Provided information ->
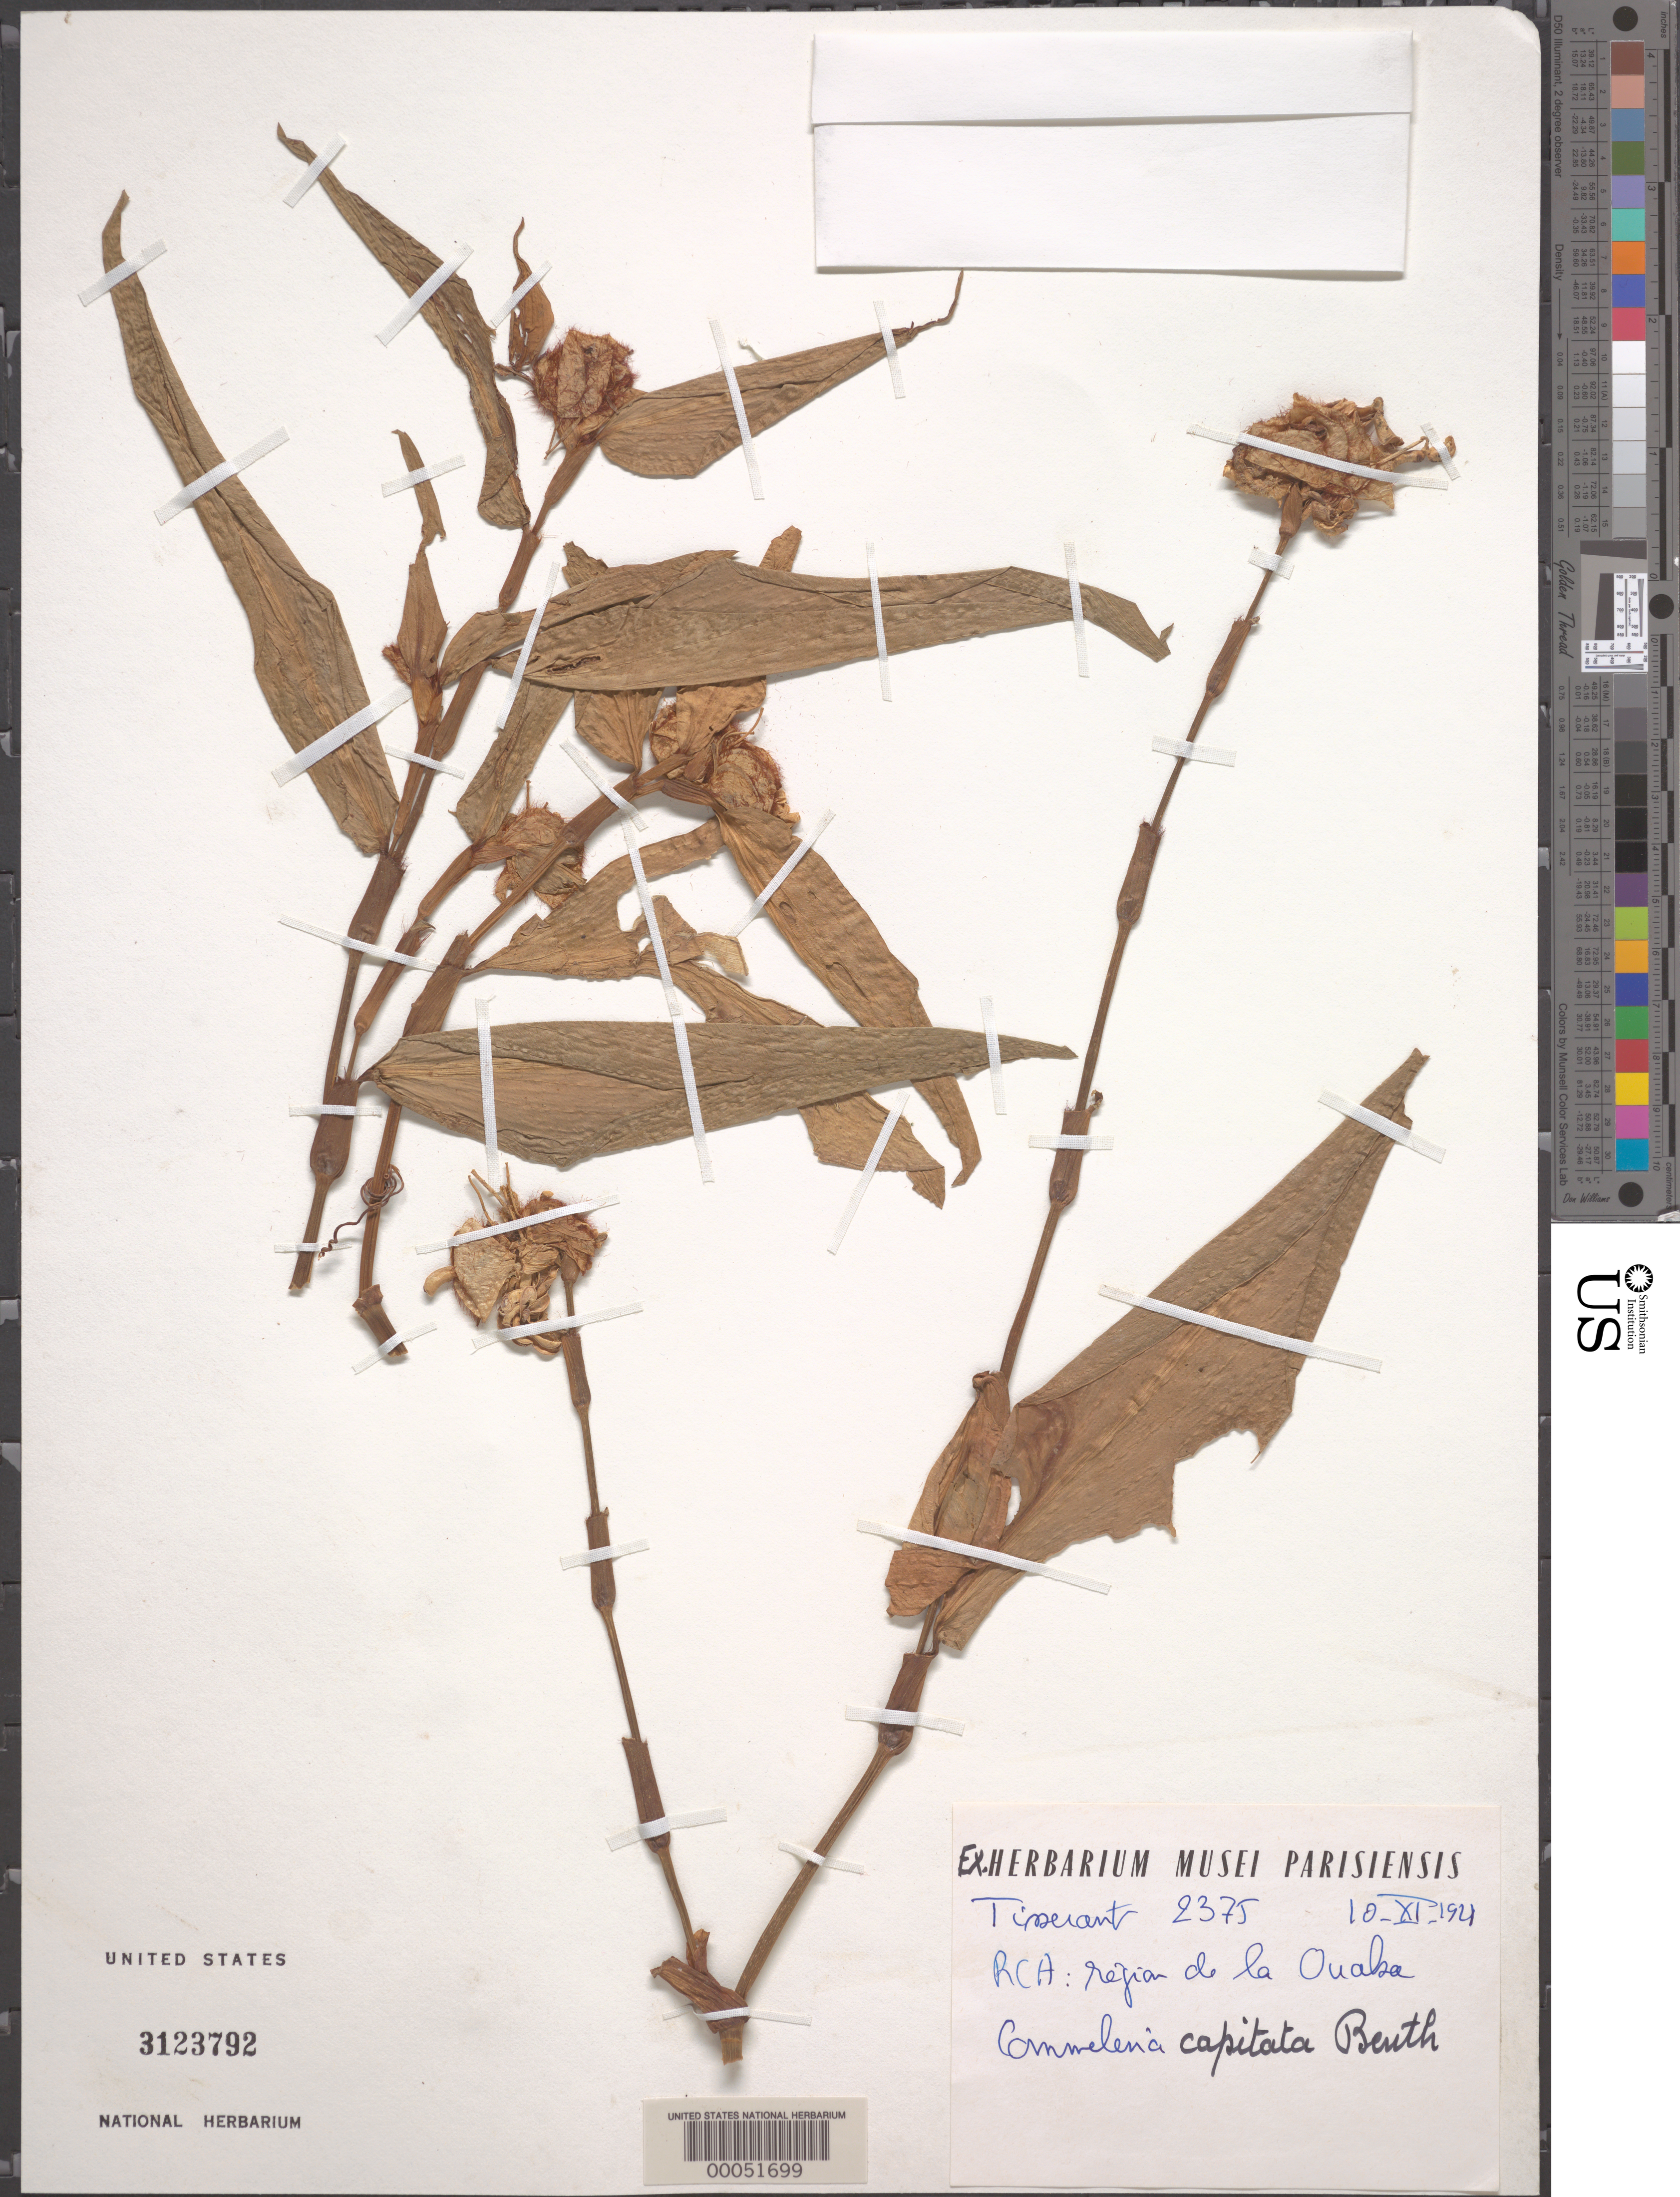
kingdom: Plantae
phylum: Tracheophyta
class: Liliopsida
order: Commelinales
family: Commelinaceae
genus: Commelina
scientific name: Commelina capitata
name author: Benth.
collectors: -. Tisserant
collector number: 2375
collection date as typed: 10 Nov 1921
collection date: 1921-11-10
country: Central African Republic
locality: Region of Ouaba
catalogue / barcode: US 3123792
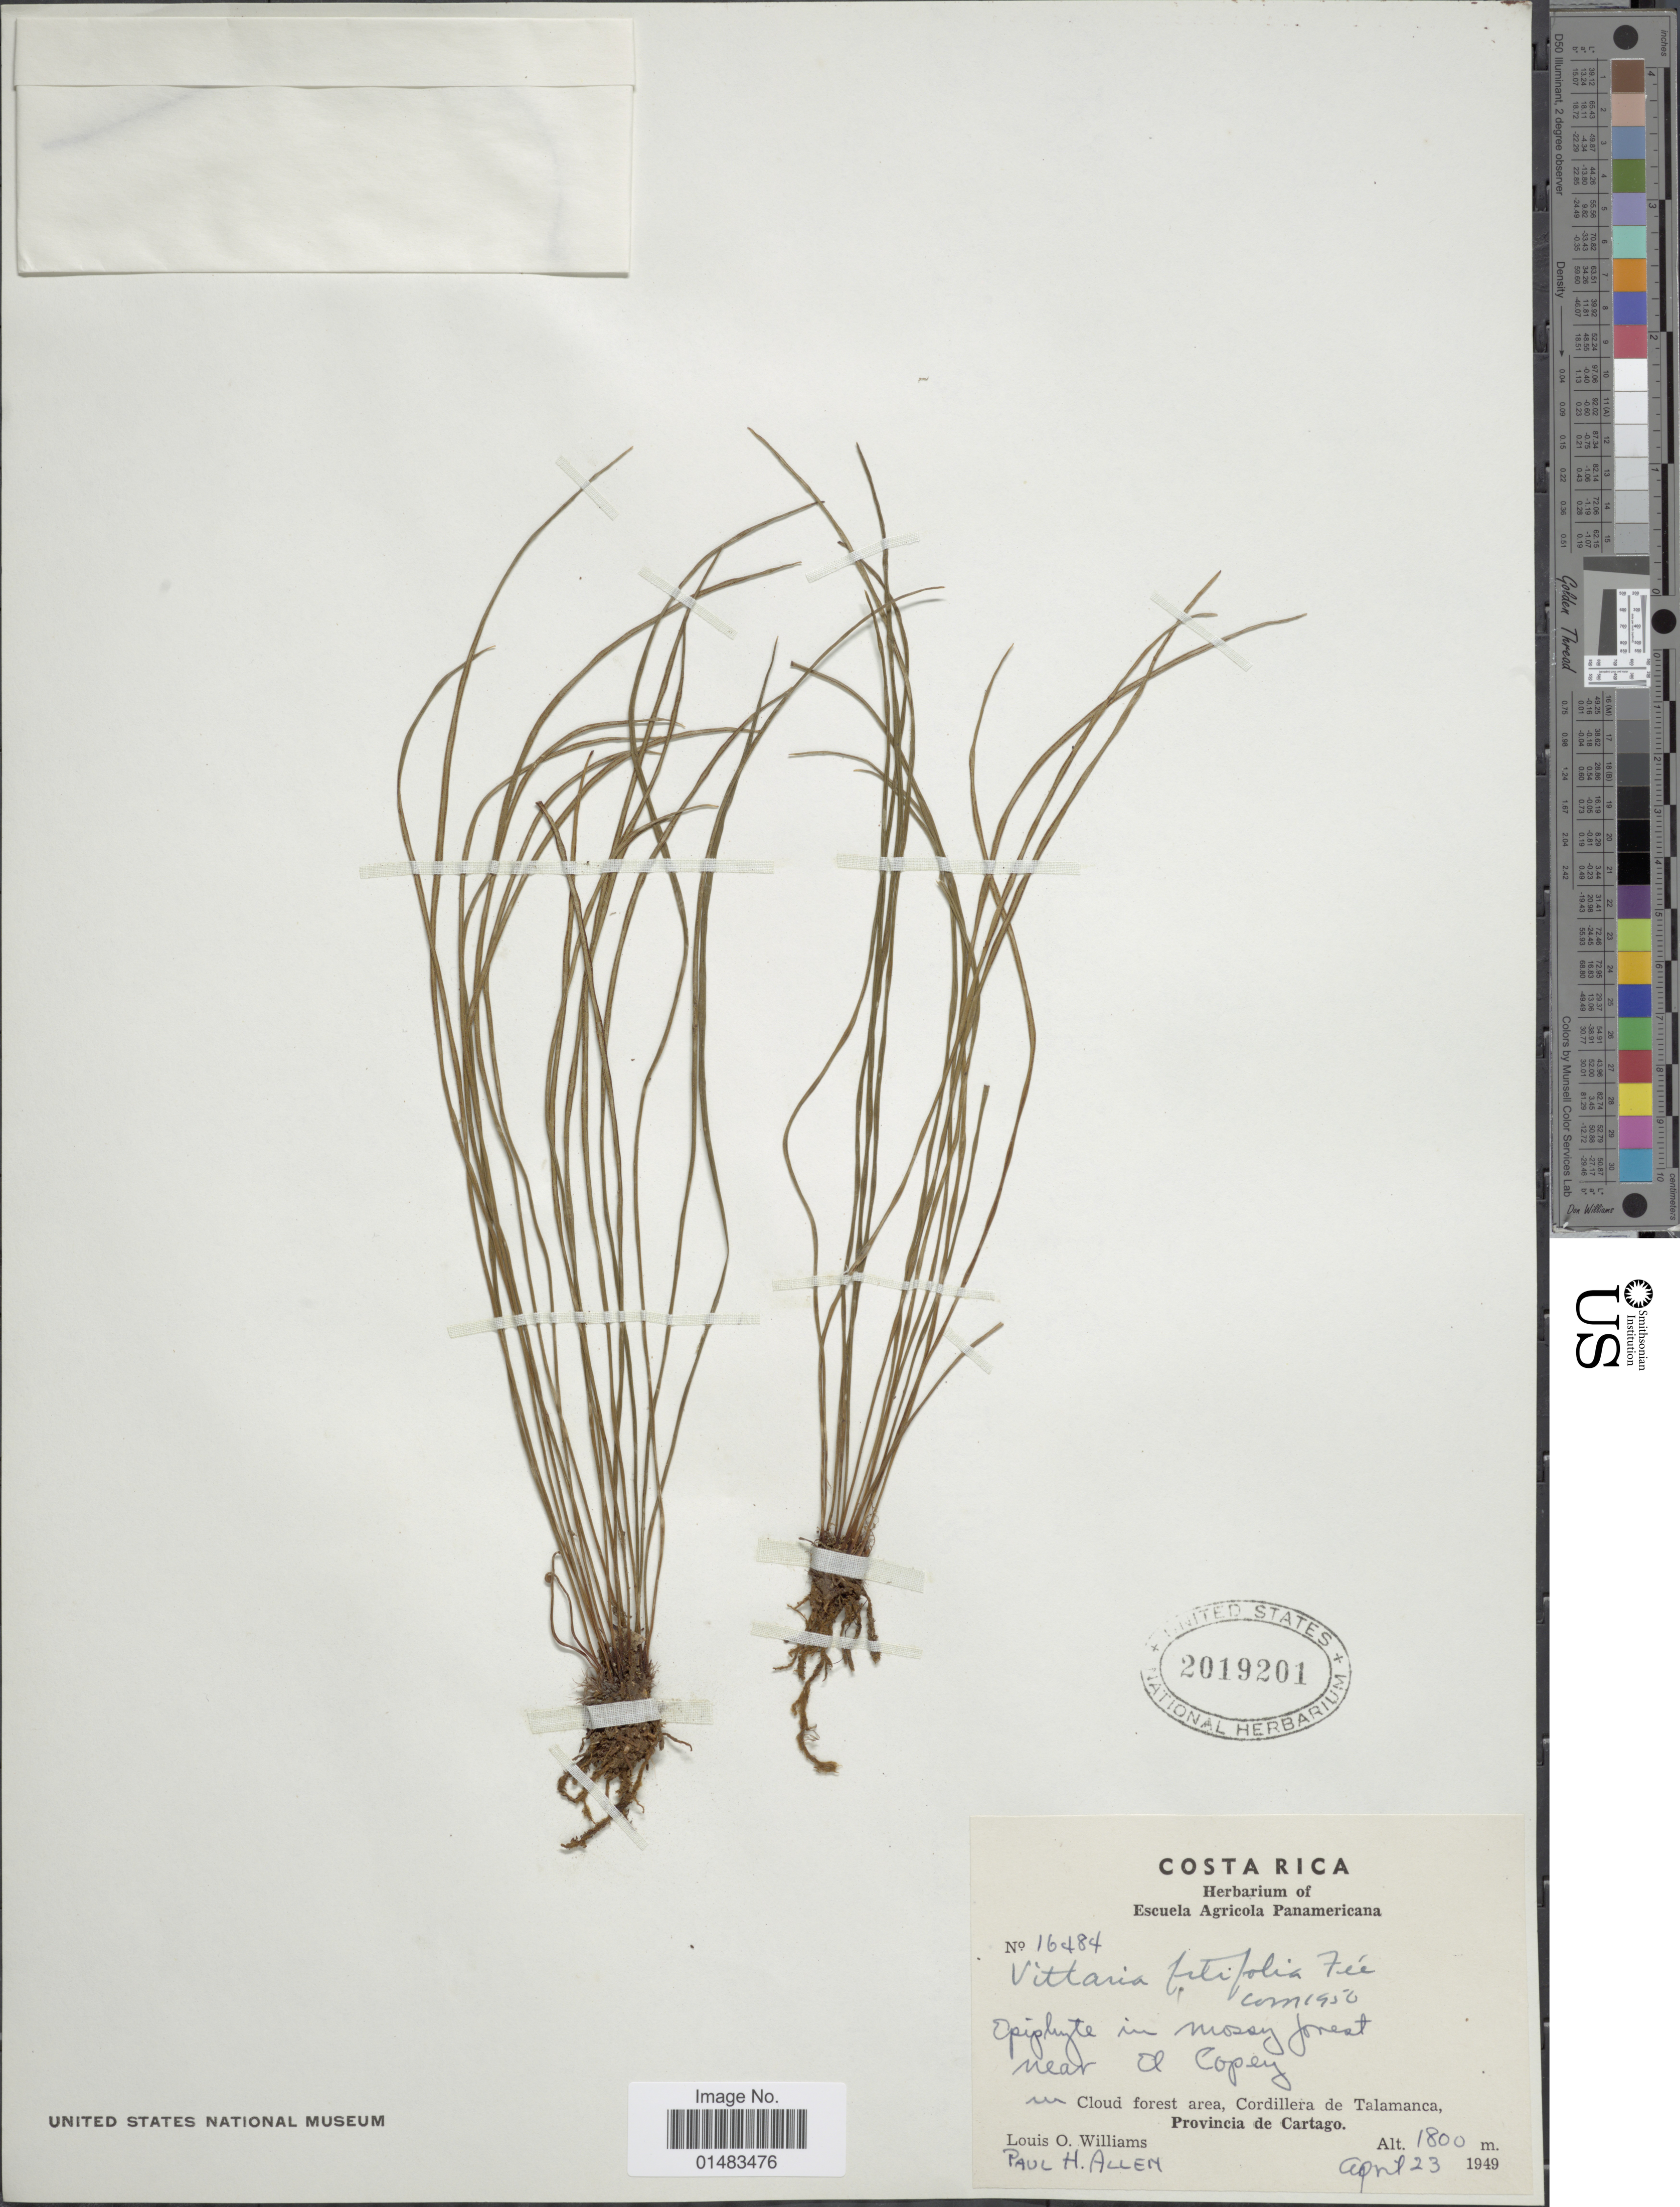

What needs to be done -> Rewrite the lines between the one holding "collector number: 2375" and the end of the records, inclusive, with "locality" renamed to "site" and everything else left as it is. Leave the pictures out of your answer.

Correct result ->
collector number: 2375
collection date as typed: 10 Nov 1921
collection date: 1921-11-10
country: Central African Republic
site: Region of Ouaba
catalogue / barcode: US 3123792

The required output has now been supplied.